By Jack Kenny
Thirty or so years ago, beverage licensees started making room in coolers and on shelves and menus for a few new and different beers. Demand for these newfangled American brews was low but intense. In some cases, retailers viewed them as an incursion into the established trade which had worked fine for decades, thanks.
Others welcomed the change. Perhaps they knew something about beer history, or had been following news out of the West and watching what they saw as a rebirth of small breweries and historic styles. But regardless of what anyone thought about craft beer, they had no idea what it would be like today. We went from under 100 breweries to more than 7,000.
With 12.7% of the U.S. beer market by volume and 23% of the retail dollar sales in 2017, the craft beer business is established and significant. It germinated barely 40 years ago and shot up dramatically in the 1990s, but the seed was planted around 1965 in San Francisco.
When the number of U.S. breweries was at its lowest, Fritz Maytag, scion of the washing-machine empire, developed a liking for Anchor Steam Beer while he was a student at Stanford University. The San Francisco brewery had been going since 1871, with a hiatus for Prohibition, but in the mid-1960s it was moribund. Using inheritance funds and stock as collateral for loans, he bought and resurrected the operation. On a shoestring budget and few employees, Maytag kept the flagship beer alive, and in 1972 introduced Anchor Porter. In 1975 Anchor unveiled Liberty Ale, the masterpiece considered by many to be the first domestic IPA.
Soon thereafter New Albion (now defunct) and Sierra Nevada were born, also in California. Interested parties were watching. Then, in 1978, something changed.

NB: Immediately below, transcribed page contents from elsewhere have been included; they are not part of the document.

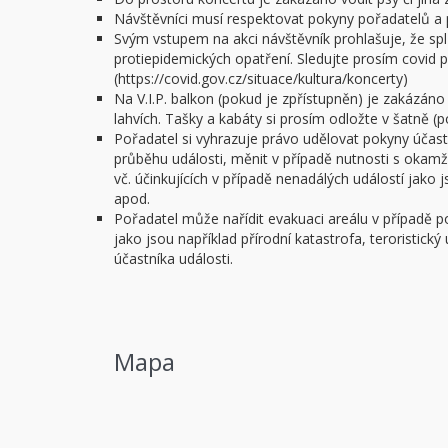
Návštěvníci musí respektovat pokyny pořadatelů a 
Svým vstupem na akci návštěvník prohlašuje, že spl
protiepidemických opatření. Sledujte prosím covid po
(https://covid.gov.cz/situace/kultura/koncerty)
Na V.I.P. balkon (pokud je zpřístupněn) je zakázáno
lahvích. Tašky a kabáty si prosím odložte v šatně (
Pořadatel si vyhrazuje právo udělovat pokyny úča
průběhu události, měnit v případě nutnosti s okam
vč. účinkujících v případě nenadálých událostí jako
apod.
Pořadatel může nařídit evakuaci areálu v případě 
jako jsou například přírodní katastrofa, teroristick
účastníka události.
Mapa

The U.S. Congress approved a bill that was signed by President Jimmy Carter legalizing home brewing “for personal or family use, and not for sale.” Though it applies only to home brewing, and addressed only federal tax regulations on home brews, its passage led to relaxation of state laws, removal of barriers to entry into a challenging industry and set the stage for the amazing creation of what we now call the craft beer industry.
Among the first things to happen was that home-brewing supplies became readily available in specialty shops and via mail order. That got a whopping response and a new hobby was born. Books were written, education spread, scientists branched out from their home laboratories. From that bunch emerged the entrepreneurs, hardy souls who succeeded in raising funds, navigating regulatory labyrinths and brewing on a larger scale, and struggling (usually) to get a fledgling operation into production and distribution.

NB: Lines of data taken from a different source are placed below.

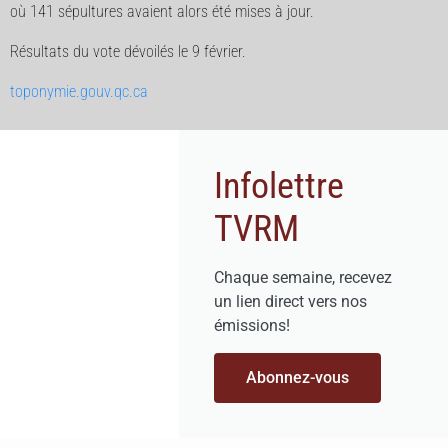
où 141 sépultures avaient alors été mises à jour.
Résultats du vote dévoilés le 9 février.
toponymie.gouv.qc.ca
Infolettre
TVRM
Chaque semaine, recevez
un lien direct vers nos
émissions!
Abonnez-vous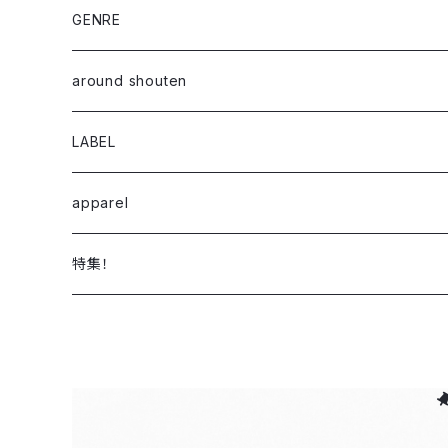
12inch / LP
GENRE
10inch
alternative / rock / pop
around shouten
7inch
electronic / club
LABEL
CD
ambient / experimental
TWIN SHIPS RECORDS
apparel
Cassette Tape
S.S.W
TWIN SHIPS RECORDS DIGITAL
特集！
Digital
JAZZ
R&B / nu soul / downtempo
electronica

Charlie Papazian, creator of the Great American Beer Festival, has said that 90% of craft beers began as home brews, that without that seminal federal action, brewpubs would not have arisen to push the craft explosion even harder. (At the start, the new segment was known as microbrewing; the term “craft” had been around, but has long since replaced the former.)
No business will succeed without a strong product, and craft beer proved from an early point to be strong and exciting – on a small scale of course. It grew in fits and starts from the early 1980s, when a fair selection could be found at retail, but by the end of that decade it was set to boom. Tap handles grew in number, craft beer events were showing up in every region of the nation and more old factories were being converted to breweries.
A mini-shakeout was felt toward the end of the ’90s, but that was eclipsed by the recovery and growth that followed. Today the industry is paying close attention to craft beer, which is now viewed as a saturated market. Beer overall was down a point in 2017; craft grew about 5%, but its growth has slowed somewhat.
It helps to remember that craft beer represents about one-eighth of the U.S. market. Domestic commercial lagers dominate, and imports, particularly Mexican light lagers, are doing okay at 3.5% growth in 2017. All segments face challenges, but those of the craft segment could be proportionally larger. For a few decades it bucked a trend, then it became a trend, and now it’s part of the establishment. Maturity isn’t always kind.